▶ **Your assignment**:
Render the part of the source data that opens with the line containing "left knee: (92, 644, -15)" and closes with the line containing "right hip: (296, 467, 2)", both included, as a Markdown table with the columns No. and Line. Give each line a row number and omit any blank lines.

[Source data]
__________

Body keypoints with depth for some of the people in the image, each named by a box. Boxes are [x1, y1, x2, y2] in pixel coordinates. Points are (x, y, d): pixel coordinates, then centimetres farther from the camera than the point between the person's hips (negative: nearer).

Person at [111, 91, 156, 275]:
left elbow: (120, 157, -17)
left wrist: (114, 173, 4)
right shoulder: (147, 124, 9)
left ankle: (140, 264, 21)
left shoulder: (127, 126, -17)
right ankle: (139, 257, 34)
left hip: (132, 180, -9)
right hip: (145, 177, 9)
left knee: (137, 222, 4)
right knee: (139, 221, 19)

__________

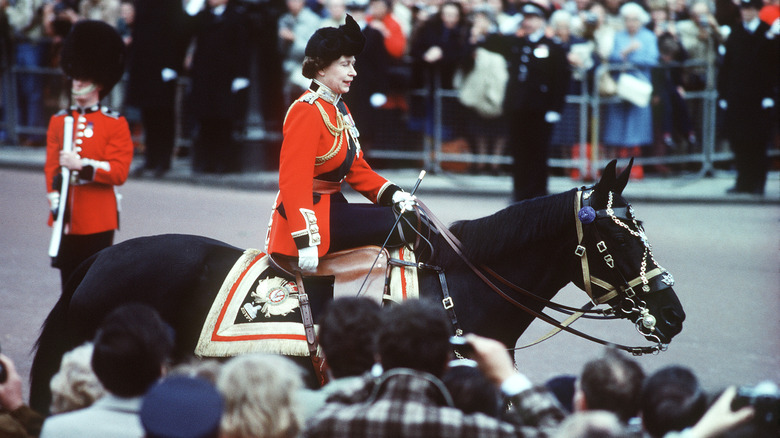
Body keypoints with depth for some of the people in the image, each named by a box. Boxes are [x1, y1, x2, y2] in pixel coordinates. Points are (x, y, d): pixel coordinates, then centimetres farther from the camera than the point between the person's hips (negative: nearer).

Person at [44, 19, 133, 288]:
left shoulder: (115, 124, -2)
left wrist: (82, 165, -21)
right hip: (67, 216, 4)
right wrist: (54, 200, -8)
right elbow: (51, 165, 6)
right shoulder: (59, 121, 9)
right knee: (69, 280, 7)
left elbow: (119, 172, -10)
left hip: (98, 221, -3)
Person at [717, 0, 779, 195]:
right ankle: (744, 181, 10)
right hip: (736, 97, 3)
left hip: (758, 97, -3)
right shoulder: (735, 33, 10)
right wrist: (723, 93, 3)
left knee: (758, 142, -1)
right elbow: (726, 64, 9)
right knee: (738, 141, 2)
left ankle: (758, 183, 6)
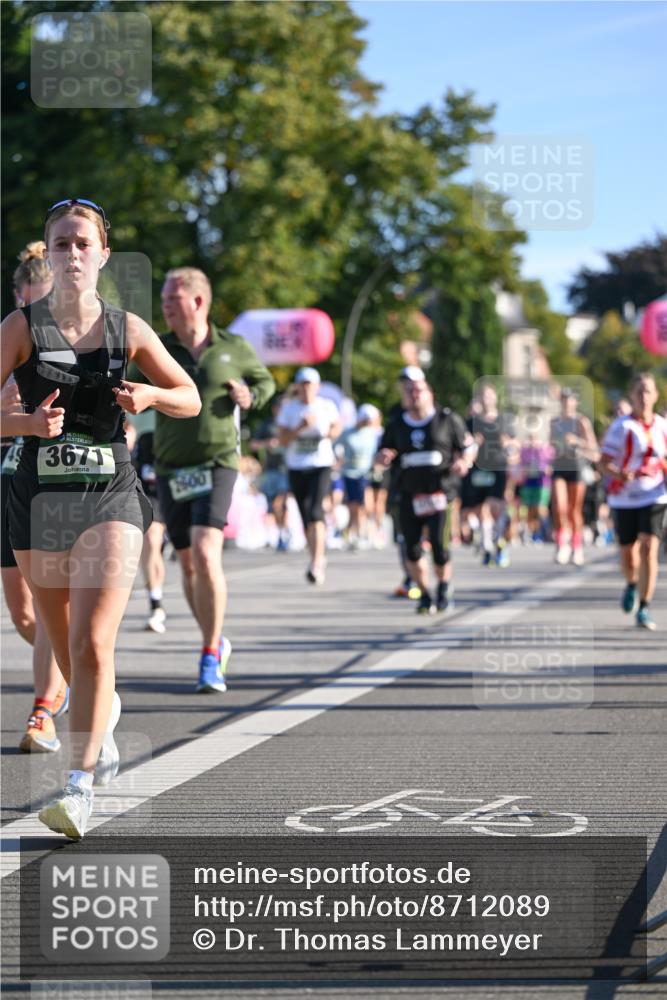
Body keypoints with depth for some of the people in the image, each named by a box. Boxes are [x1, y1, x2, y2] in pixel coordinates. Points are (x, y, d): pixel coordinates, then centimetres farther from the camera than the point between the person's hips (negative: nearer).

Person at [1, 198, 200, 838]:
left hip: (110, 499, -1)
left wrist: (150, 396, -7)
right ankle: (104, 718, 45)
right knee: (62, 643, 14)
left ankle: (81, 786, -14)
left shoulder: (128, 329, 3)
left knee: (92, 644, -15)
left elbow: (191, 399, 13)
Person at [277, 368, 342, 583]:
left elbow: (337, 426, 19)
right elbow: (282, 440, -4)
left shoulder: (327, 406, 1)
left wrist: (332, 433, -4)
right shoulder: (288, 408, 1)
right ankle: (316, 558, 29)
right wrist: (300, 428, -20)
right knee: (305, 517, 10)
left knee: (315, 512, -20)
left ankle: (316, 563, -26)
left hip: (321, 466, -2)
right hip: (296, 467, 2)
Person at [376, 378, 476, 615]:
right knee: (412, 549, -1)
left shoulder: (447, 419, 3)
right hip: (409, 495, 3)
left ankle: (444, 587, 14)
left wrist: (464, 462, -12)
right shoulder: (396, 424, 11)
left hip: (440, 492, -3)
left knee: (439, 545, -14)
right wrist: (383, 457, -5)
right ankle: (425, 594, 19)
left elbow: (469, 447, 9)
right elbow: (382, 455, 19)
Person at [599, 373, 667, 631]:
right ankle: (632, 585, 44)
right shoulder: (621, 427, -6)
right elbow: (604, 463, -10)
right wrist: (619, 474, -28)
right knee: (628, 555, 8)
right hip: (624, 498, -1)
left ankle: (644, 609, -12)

__________

▶ **Solution for this problem**:
| No. | Line |
|---|---|
| 1 | left knee: (92, 644, -15) |
| 2 | left elbow: (191, 399, 13) |
| 3 | Person at [277, 368, 342, 583]: |
| 4 | left elbow: (337, 426, 19) |
| 5 | right elbow: (282, 440, -4) |
| 6 | left shoulder: (327, 406, 1) |
| 7 | left wrist: (332, 433, -4) |
| 8 | right shoulder: (288, 408, 1) |
| 9 | right ankle: (316, 558, 29) |
| 10 | right wrist: (300, 428, -20) |
| 11 | right knee: (305, 517, 10) |
| 12 | left knee: (315, 512, -20) |
| 13 | left ankle: (316, 563, -26) |
| 14 | left hip: (321, 466, -2) |
| 15 | right hip: (296, 467, 2) |